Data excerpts
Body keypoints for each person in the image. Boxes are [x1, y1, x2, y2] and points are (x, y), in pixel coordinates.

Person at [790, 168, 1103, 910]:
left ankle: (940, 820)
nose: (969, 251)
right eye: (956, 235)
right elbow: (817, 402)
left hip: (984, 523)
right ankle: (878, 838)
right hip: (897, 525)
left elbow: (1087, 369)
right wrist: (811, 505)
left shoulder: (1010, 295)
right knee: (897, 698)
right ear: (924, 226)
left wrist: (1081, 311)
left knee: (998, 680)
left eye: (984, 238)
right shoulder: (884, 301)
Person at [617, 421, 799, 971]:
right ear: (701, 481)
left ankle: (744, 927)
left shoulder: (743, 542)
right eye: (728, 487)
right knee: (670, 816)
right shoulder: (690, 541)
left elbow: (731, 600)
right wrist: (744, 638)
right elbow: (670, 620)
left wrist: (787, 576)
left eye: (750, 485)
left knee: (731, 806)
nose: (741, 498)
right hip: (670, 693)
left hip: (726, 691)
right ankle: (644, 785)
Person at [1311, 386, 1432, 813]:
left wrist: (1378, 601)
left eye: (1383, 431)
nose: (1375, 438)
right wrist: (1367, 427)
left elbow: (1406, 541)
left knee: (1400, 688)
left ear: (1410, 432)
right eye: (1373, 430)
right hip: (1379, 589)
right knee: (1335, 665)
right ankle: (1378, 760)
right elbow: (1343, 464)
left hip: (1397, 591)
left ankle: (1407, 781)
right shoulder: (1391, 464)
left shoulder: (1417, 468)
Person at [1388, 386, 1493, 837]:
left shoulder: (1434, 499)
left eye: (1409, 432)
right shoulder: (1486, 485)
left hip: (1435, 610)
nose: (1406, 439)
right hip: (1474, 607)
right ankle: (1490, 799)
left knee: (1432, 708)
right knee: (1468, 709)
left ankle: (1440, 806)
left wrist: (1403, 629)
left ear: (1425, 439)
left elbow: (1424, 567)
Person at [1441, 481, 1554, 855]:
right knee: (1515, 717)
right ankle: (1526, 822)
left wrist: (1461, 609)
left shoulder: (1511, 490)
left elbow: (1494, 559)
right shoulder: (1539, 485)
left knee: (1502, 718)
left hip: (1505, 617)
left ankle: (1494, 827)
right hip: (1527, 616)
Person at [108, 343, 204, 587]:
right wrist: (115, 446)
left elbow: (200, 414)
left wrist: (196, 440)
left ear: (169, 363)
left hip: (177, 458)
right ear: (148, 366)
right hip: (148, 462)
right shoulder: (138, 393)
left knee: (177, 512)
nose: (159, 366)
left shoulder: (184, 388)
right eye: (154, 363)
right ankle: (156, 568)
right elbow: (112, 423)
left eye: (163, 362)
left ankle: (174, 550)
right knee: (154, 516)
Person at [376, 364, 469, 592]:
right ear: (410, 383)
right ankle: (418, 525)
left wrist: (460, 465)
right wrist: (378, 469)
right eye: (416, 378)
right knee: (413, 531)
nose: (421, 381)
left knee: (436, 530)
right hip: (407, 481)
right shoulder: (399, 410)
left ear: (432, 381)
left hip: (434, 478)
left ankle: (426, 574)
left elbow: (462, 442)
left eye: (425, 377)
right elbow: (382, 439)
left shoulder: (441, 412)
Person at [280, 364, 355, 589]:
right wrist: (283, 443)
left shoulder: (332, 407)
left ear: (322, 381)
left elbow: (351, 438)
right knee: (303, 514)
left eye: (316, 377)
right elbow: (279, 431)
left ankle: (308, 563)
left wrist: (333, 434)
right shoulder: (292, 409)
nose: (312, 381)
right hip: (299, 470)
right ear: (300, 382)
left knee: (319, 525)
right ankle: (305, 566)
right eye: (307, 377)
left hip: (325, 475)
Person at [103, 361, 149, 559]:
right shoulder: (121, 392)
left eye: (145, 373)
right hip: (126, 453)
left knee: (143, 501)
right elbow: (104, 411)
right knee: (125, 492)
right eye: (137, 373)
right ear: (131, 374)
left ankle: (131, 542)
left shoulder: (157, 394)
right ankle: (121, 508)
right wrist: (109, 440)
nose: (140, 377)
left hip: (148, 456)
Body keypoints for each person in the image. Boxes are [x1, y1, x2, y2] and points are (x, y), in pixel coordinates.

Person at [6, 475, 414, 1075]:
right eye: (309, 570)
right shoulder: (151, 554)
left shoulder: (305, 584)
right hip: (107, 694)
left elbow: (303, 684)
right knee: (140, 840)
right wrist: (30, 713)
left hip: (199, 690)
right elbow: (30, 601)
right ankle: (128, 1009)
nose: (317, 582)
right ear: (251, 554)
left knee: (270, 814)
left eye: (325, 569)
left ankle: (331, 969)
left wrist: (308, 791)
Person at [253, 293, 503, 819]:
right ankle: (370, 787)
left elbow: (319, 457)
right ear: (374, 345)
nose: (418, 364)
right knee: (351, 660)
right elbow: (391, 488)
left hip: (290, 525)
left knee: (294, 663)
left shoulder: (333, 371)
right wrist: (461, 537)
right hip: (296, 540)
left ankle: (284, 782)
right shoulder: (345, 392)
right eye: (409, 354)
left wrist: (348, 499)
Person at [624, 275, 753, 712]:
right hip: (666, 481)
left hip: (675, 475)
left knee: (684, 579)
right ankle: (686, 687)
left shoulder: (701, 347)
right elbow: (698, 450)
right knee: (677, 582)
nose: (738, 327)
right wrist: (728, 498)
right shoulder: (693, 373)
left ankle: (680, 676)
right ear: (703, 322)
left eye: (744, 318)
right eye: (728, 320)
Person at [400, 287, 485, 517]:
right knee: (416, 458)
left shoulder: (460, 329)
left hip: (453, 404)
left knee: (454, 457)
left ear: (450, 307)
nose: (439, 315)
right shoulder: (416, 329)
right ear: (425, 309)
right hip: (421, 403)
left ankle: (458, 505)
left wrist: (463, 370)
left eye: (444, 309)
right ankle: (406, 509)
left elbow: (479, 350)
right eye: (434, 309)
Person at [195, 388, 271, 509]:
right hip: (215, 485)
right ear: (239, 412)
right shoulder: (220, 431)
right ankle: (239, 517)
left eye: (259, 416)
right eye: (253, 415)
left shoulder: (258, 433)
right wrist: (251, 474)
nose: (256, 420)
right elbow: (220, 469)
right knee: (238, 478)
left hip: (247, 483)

Exercise objective
Output the data in full, please, exactly as written.

Response area
Body keypoints for each person in the image. Boxes are [x1, y1, x2, y2] and points are (x, y), in pixel coordinates.

Person at [790, 168, 1103, 910]:
left ankle: (940, 820)
nose: (969, 251)
right eye: (956, 235)
right elbow: (817, 402)
left hip: (984, 523)
right ankle: (878, 838)
right hip: (897, 525)
left elbow: (1087, 369)
right wrist: (811, 505)
left shoulder: (1010, 295)
right knee: (897, 698)
right ear: (924, 226)
left wrist: (1081, 311)
left knee: (998, 680)
left eye: (984, 238)
right shoulder: (884, 301)
Person at [617, 421, 799, 971]:
right ear: (701, 481)
left ankle: (744, 927)
left shoulder: (743, 542)
right eye: (728, 487)
right knee: (670, 816)
right shoulder: (690, 541)
left elbow: (731, 600)
right wrist: (744, 638)
right elbow: (670, 620)
left wrist: (787, 576)
left eye: (750, 485)
left knee: (731, 806)
nose: (741, 498)
right hip: (670, 693)
left hip: (726, 691)
right ankle: (644, 785)
Person at [1311, 386, 1432, 813]:
left wrist: (1378, 601)
left eye: (1383, 431)
nose: (1375, 438)
right wrist: (1367, 427)
left elbow: (1406, 541)
left knee: (1400, 688)
left ear: (1410, 432)
right eye: (1373, 430)
right hip: (1379, 589)
right knee: (1335, 665)
right ankle: (1378, 760)
right elbow: (1343, 464)
left hip: (1397, 591)
left ankle: (1407, 781)
right shoulder: (1391, 464)
left shoulder: (1417, 468)
Person at [1388, 386, 1493, 837]:
left shoulder: (1434, 499)
left eye: (1409, 432)
right shoulder: (1486, 485)
left hip: (1435, 610)
nose: (1406, 439)
right hip: (1474, 607)
right ankle: (1490, 799)
left knee: (1432, 708)
right knee: (1468, 709)
left ankle: (1440, 806)
left wrist: (1403, 629)
left ear: (1425, 439)
left elbow: (1424, 567)
Person at [1441, 481, 1554, 855]:
right knee: (1515, 717)
right ankle: (1526, 822)
left wrist: (1461, 609)
left shoulder: (1511, 490)
left elbow: (1494, 559)
right shoulder: (1539, 485)
left knee: (1502, 718)
left hip: (1505, 617)
left ankle: (1494, 827)
right hip: (1527, 616)
Person at [108, 343, 204, 587]:
right wrist: (115, 446)
left elbow: (200, 414)
left wrist: (196, 440)
left ear: (169, 363)
left hip: (177, 458)
right ear: (148, 366)
right hip: (148, 462)
right shoulder: (138, 393)
left knee: (177, 512)
nose: (159, 366)
left shoulder: (184, 388)
right eye: (154, 363)
right ankle: (156, 568)
right elbow: (112, 423)
left eye: (163, 362)
left ankle: (174, 550)
right knee: (154, 516)
Person at [376, 364, 469, 592]:
right ear: (410, 383)
right ankle: (418, 525)
left wrist: (460, 465)
right wrist: (378, 469)
right eye: (416, 378)
right knee: (413, 531)
nose: (421, 381)
left knee: (436, 530)
right hip: (407, 481)
right shoulder: (399, 410)
left ear: (432, 381)
left hip: (434, 478)
left ankle: (426, 574)
left elbow: (462, 442)
left eye: (425, 377)
right elbow: (382, 439)
left shoulder: (441, 412)
Person at [280, 364, 355, 589]:
right wrist: (283, 443)
left shoulder: (332, 407)
left ear: (322, 381)
left elbow: (351, 438)
right knee: (303, 514)
left eye: (316, 377)
right elbow: (279, 431)
left ankle: (308, 563)
left wrist: (333, 434)
right shoulder: (292, 409)
nose: (312, 381)
right hip: (299, 470)
right ear: (300, 382)
left knee: (319, 525)
right ankle: (305, 566)
right eye: (307, 377)
left hip: (325, 475)
Person at [103, 361, 149, 559]:
right shoulder: (121, 392)
left eye: (145, 373)
right hip: (126, 453)
left knee: (143, 501)
right elbow: (104, 411)
right knee: (125, 492)
right eye: (137, 373)
right ear: (131, 374)
left ankle: (131, 542)
left shoulder: (157, 394)
right ankle: (121, 508)
right wrist: (109, 440)
nose: (140, 377)
left hip: (148, 456)
Body keypoints for each person in the image. Boxes are [x1, y1, x2, y2] and points are (x, y), in pixel coordinates.

Person at [6, 475, 414, 1075]:
right eye: (309, 570)
right shoulder: (151, 554)
left shoulder: (305, 584)
right hip: (107, 694)
left elbow: (303, 684)
right knee: (140, 840)
right wrist: (30, 713)
left hip: (199, 690)
right elbow: (30, 601)
right ankle: (128, 1009)
nose: (317, 582)
right ear: (251, 554)
left knee: (270, 814)
left eye: (325, 569)
left ankle: (331, 969)
left wrist: (308, 791)
Person at [253, 293, 503, 819]:
right ankle: (370, 787)
left elbow: (319, 457)
right ear: (374, 345)
nose: (418, 364)
right knee: (351, 660)
right elbow: (391, 488)
left hip: (290, 525)
left knee: (294, 663)
left shoulder: (333, 371)
right wrist: (461, 537)
right hip: (296, 540)
left ankle: (284, 782)
right shoulder: (345, 392)
right eye: (409, 354)
left wrist: (348, 499)
Person at [624, 275, 753, 712]:
right hip: (666, 481)
left hip: (675, 475)
left knee: (684, 579)
right ankle: (686, 687)
left shoulder: (701, 347)
right elbow: (698, 450)
right knee: (677, 582)
nose: (738, 327)
right wrist: (728, 498)
right shoulder: (693, 373)
left ankle: (680, 676)
right ear: (703, 322)
left eye: (744, 318)
right eye: (728, 320)
Person at [400, 287, 485, 517]:
right knee: (416, 458)
left shoulder: (460, 329)
left hip: (453, 404)
left knee: (454, 457)
left ear: (450, 307)
nose: (439, 315)
right shoulder: (416, 329)
right ear: (425, 309)
right hip: (421, 403)
left ankle: (458, 505)
left wrist: (463, 370)
left eye: (444, 309)
right ankle: (406, 509)
left elbow: (479, 350)
right eye: (434, 309)
Person at [195, 388, 271, 509]:
right hip: (215, 485)
right ear: (239, 412)
right shoulder: (220, 431)
right ankle: (239, 517)
left eye: (259, 416)
right eye: (253, 415)
left shoulder: (258, 433)
right wrist: (251, 474)
nose: (256, 420)
right elbow: (220, 469)
right knee: (238, 478)
left hip: (247, 483)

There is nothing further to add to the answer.